--- INFORMATION SHOWN Enclosed Below ---
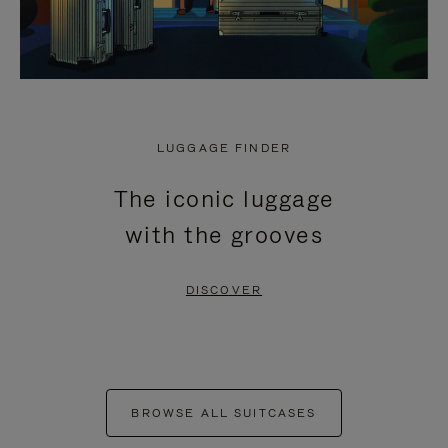
LUGGAGE FINDER
The iconic luggage
with the grooves
DISCOVER
BROWSE ALL SUITCASES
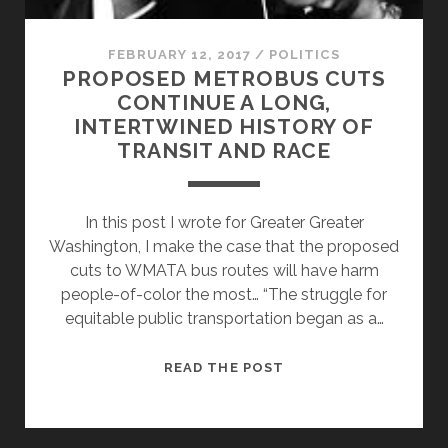
FEBRUARY 12, 2017
/
POLITICS
PROPOSED METROBUS CUTS
CONTINUE A LONG,
INTERTWINED HISTORY OF
TRANSIT AND RACE
In this post I wrote for Greater Greater
Washington, I make the case that the proposed
cuts to WMATA bus routes will have harm
people-of-color the most… “The struggle for
equitable public transportation began as a…
PROPOSED
READ THE POST
METROBUS
CUTS
CONTINUE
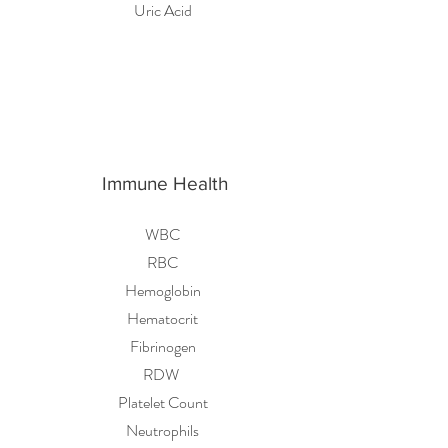
Uric Acid
Immune Health
WBC
RBC
Hemoglobin
Hematocrit
Fibrinogen
RDW
Platelet Count
Neutrophils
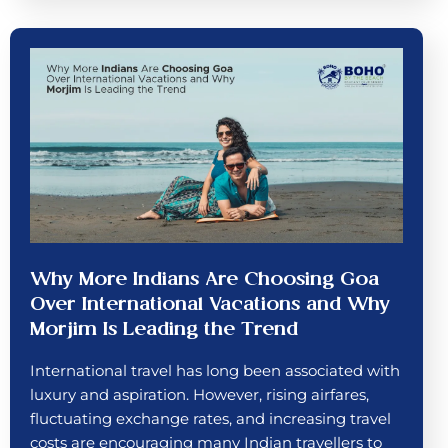
Why More Indians Are Choosing Goa
Over International Vacations and Why
Morjim Is Leading the Trend
International travel has long been associated with
luxury and aspiration. However, rising airfares,
fluctuating exchange rates, and increasing travel
costs are encouraging many Indian travellers to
--- End of Enclosed INFORMATION SHOWN ---
TASK PROMPT: With the pictures left out, copy exactly the lines from the line holding "Immune Health" through the final line of the records, including both.

WRITTEN RESPONSE:
Immune Health
WBC
RBC
Hemoglobin
Hematocrit
Fibrinogen
RDW
Platelet Count
Neutrophils
Why More Indians Are Choosing Goa
Over International Vacations and Why
Morjim Is Leading the Trend
International travel has long been associated with
luxury and aspiration. However, rising airfares,
fluctuating exchange rates, and increasing travel
costs are encouraging many Indian travellers to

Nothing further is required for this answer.